Close! A third of a league, you think?
Less.
Not much impact, though.
Must've been small. Smaller than it looked.
Went right overheadIt's an omen! An omen!
A Wickan head! Did you see it? It was a Wickan head! Sent down by the gods!
****
Momentarily distracted by the plunging fireball that seemed to land just beyond the bay, the Claw Saygen Maral pushed himself forward once more. The assassin was pleased with the heaving press he moved through, a press settling down once again, although at a higher pitch of anticipation than before.
Up ahead, the crowd had slowed the ex-priest's pace, which was good, since already nothing was going as planned. The target should have been settled in for the night at Coop's, and the Hand was likely closing in on the alley behind the inn, there to await his contacting them with the necessary details.
Pointing the Skull, they used to call it. Identifying the target right there, right then, in person. A proper reward for following the fool around for sometimes weeks on end – seeing the actual assassination.
Be that as it may, as things were turning out he would be bloodying his own hands with this target tonight, now that the decision had been made to kill the drunkard.

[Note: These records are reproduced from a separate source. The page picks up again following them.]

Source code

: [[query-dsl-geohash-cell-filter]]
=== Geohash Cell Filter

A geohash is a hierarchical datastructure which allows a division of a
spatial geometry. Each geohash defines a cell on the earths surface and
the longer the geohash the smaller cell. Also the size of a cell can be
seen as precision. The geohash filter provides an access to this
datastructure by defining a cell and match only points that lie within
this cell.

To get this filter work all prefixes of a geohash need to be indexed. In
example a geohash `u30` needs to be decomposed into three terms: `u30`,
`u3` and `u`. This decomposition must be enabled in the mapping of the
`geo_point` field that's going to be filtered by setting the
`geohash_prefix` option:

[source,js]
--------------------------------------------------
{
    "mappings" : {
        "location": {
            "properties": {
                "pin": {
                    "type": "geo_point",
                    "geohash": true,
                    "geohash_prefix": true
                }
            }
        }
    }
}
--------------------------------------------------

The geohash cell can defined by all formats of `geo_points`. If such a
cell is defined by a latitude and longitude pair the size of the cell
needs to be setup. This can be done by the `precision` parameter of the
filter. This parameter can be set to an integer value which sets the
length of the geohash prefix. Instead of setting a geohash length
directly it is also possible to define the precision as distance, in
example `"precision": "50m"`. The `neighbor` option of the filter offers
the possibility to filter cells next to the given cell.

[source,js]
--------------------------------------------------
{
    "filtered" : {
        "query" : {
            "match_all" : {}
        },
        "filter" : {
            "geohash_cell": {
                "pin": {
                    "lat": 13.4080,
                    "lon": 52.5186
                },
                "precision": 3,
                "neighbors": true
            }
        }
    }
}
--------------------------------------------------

A convenient conjoining of Saygen Maral's divided loyalties. Trained from childhood in the Imperial Claw – ever since he had been taken from his dead mother's side, aged fourteen, at the Cull of the Wax Witches in the Mouse Quarter all those years ago – his disaffection with the Empress had taken a long time to emerge, and even then, if not for the Jhistal Master it would never have found focus, or indeed purpose. Of course, discovering precisely how his mother had died had helped considerably.

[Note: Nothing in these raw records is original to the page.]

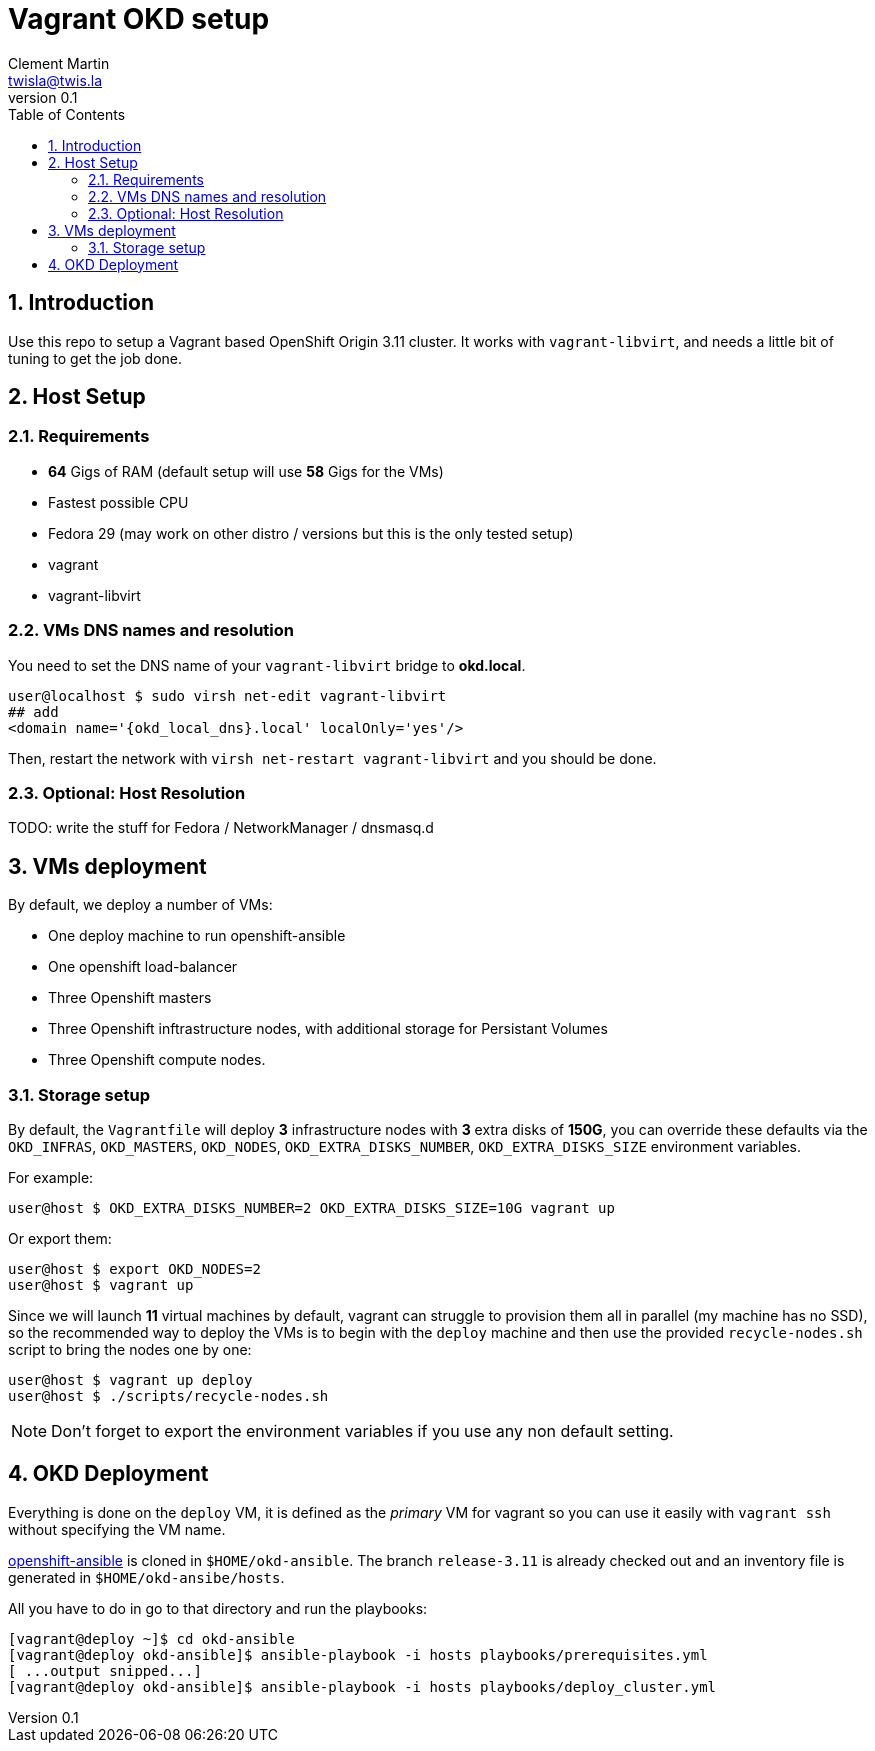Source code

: = Vagrant OKD setup
Clement Martin <twisla@twis.la>
v0.1
:toc: left
:numbered:
:toclevels: 2
:icons: font
:okd_version: 3.11
:okd_local_dns: okd.local

== Introduction

Use this repo to setup a Vagrant based OpenShift Origin {okd_version} cluster.
It works with `vagrant-libvirt`, and needs a little bit of tuning to get the
job done.

== Host Setup
=== Requirements
* *64* Gigs of RAM (default setup will use *58* Gigs for the VMs)
* Fastest possible CPU
* Fedora 29 (may work on other distro / versions but this is the only tested setup)
* vagrant
* vagrant-libvirt

=== VMs DNS names and resolution

You need to set the DNS name of your `vagrant-libvirt` bridge to *{okd_local_dns}*.

```shell
user@localhost $ sudo virsh net-edit vagrant-libvirt
## add
<domain name='{okd_local_dns}.local' localOnly='yes'/>
```

Then, restart the network with `virsh net-restart vagrant-libvirt` and you should be done.

=== Optional: Host Resolution

TODO: write the stuff for Fedora / NetworkManager / dnsmasq.d

== VMs deployment
By default, we deploy a number of VMs:

* One deploy machine to run openshift-ansible
* One openshift load-balancer
* Three Openshift masters
* Three Openshift inftrastructure nodes, with additional storage for Persistant Volumes
* Three Openshift compute nodes.

=== Storage setup

By default, the `Vagrantfile` will deploy *3* infrastructure nodes with *3* extra disks of *150G*,
you can override these defaults via the `OKD_INFRAS`, `OKD_MASTERS`, `OKD_NODES`,
`OKD_EXTRA_DISKS_NUMBER`, `OKD_EXTRA_DISKS_SIZE` environment variables.

For example:

```
user@host $ OKD_EXTRA_DISKS_NUMBER=2 OKD_EXTRA_DISKS_SIZE=10G vagrant up
```

Or export them:

```
user@host $ export OKD_NODES=2
user@host $ vagrant up
```

Since we will launch *11* virtual machines by default, vagrant can struggle to
provision them all in parallel (my machine has no SSD), so the recommended way
to deploy the VMs is to begin with the `deploy` machine and then use the provided
`recycle-nodes.sh` script to bring the nodes one by one:

```
user@host $ vagrant up deploy
user@host $ ./scripts/recycle-nodes.sh
```

NOTE: Don't forget to export the environment variables if you use any non default setting.

== OKD Deployment

Everything is done on the `deploy` VM, it is defined as the _primary_ VM for vagrant so
you can use it easily with `vagrant ssh` without specifying the VM name.

https://github.com/openshift/openshift-ansible[openshift-ansible] is cloned in `$HOME/okd-ansible`.
The branch `release-{okd_version}` is already checked out and an inventory file is generated in `$HOME/okd-ansibe/hosts`.

All you have to do in go to that directory and run the playbooks:

```
[vagrant@deploy ~]$ cd okd-ansible
[vagrant@deploy okd-ansible]$ ansible-playbook -i hosts playbooks/prerequisites.yml
[ ...output snipped...]
[vagrant@deploy okd-ansible]$ ansible-playbook -i hosts playbooks/deploy_cluster.yml
```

The empire was rotten through and through, and he knew he wasn't the only Claw to realize this; just as he wasn't the only one who now followed the commands of the Jhistal Master – most of the Hand on its way down from Mock's Hold belonged to the phantom Black Glove that was the name of Mallick Rel's spectral organization. In truth, there was no way of telling just how many of the Imperial Claw had been turned – each agent was aware of but three others, forming a discrete cell – in itself a classic Claw structure.

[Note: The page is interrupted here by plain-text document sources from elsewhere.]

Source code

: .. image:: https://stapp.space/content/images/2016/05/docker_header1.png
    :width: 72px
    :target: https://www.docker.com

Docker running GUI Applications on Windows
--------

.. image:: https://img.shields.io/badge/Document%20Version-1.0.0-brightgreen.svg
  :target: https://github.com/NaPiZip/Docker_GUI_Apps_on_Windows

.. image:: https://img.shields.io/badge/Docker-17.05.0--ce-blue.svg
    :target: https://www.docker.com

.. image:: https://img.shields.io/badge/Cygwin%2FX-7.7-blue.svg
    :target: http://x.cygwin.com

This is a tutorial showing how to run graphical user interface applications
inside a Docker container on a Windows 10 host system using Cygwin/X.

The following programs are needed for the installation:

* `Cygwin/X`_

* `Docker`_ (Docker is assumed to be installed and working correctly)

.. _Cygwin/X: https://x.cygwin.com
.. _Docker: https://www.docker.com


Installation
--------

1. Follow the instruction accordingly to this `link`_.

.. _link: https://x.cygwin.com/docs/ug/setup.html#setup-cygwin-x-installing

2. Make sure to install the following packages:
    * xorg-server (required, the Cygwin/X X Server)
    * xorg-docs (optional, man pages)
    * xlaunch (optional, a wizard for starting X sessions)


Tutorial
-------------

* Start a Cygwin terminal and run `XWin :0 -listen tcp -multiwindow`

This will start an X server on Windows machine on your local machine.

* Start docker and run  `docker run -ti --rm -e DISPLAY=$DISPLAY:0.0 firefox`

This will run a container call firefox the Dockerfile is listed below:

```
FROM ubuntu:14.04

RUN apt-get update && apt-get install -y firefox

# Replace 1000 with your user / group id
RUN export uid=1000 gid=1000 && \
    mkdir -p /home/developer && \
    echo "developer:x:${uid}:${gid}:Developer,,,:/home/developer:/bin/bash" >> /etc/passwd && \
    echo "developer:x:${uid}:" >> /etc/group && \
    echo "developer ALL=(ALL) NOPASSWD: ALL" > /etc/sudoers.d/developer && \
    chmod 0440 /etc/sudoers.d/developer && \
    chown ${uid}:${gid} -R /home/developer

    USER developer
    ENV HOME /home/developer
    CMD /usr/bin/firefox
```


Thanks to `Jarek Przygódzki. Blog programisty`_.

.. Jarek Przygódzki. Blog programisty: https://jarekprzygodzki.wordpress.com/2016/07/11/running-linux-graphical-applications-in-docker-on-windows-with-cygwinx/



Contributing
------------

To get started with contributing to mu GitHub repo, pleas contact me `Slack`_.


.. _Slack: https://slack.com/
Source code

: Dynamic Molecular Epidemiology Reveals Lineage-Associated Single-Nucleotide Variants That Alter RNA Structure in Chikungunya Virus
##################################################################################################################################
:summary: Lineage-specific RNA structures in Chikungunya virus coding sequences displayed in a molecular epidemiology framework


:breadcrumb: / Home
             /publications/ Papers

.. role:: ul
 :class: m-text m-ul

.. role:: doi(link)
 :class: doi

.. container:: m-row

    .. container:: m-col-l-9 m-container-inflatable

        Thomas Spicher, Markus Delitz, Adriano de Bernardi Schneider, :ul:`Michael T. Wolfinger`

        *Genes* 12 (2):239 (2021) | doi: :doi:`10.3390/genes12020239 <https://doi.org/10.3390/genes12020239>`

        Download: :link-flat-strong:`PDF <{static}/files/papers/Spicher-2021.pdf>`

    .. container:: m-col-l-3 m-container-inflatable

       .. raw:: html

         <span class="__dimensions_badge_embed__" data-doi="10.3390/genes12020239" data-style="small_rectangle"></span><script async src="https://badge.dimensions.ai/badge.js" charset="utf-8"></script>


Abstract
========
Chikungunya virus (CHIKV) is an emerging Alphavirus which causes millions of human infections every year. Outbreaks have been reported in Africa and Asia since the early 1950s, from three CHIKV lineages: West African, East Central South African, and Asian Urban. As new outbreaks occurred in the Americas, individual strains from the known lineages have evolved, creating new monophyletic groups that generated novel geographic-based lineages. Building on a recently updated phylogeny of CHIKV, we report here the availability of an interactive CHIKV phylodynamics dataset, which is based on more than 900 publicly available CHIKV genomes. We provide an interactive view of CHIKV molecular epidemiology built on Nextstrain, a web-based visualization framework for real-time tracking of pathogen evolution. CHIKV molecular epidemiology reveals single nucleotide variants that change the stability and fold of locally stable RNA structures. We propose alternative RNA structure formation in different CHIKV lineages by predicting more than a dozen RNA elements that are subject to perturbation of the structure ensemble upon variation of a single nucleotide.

In any case, Clawmaster Pearl had confirmed the order to kill Banaschar. Comforting, that.
He remained ten paces behind the ex-priest, acutely aware of the seething violence in this mob – encouraged by the idiotic cries of 'An omen!' and 'A Wickan head!' – but he carried on his person certain items, invested with sorcery, that encouraged a lack of attention from everyone he pushed past, that dampened their ire momentarily no matter how rude and painful his jabbing elbows.
They were close to the docks now, and agents of the Jhistal Master were in the milling crowd, working them ever nastier and more belligerent with well-timed shouts and exhortations. No more than fifty City Watch soldiers faced a mass now numbering in the high hundreds, an under-strength presence that had been carefully coordinated by selective incompetence among the officers at the nearby barracks.
He noted a retinue of more heavily armed and armoured soldiers escorting a ranking officer towards the centre dock, before which now loomed the Adjunct's flagship. The captain, Saygen Maral knew, was delivering a most auspicious set of imperial commands. And those, in turn, would lead inexorably to a night of slaughter such as this city had never before experienced. Not even the Cull in the Mouse would compare.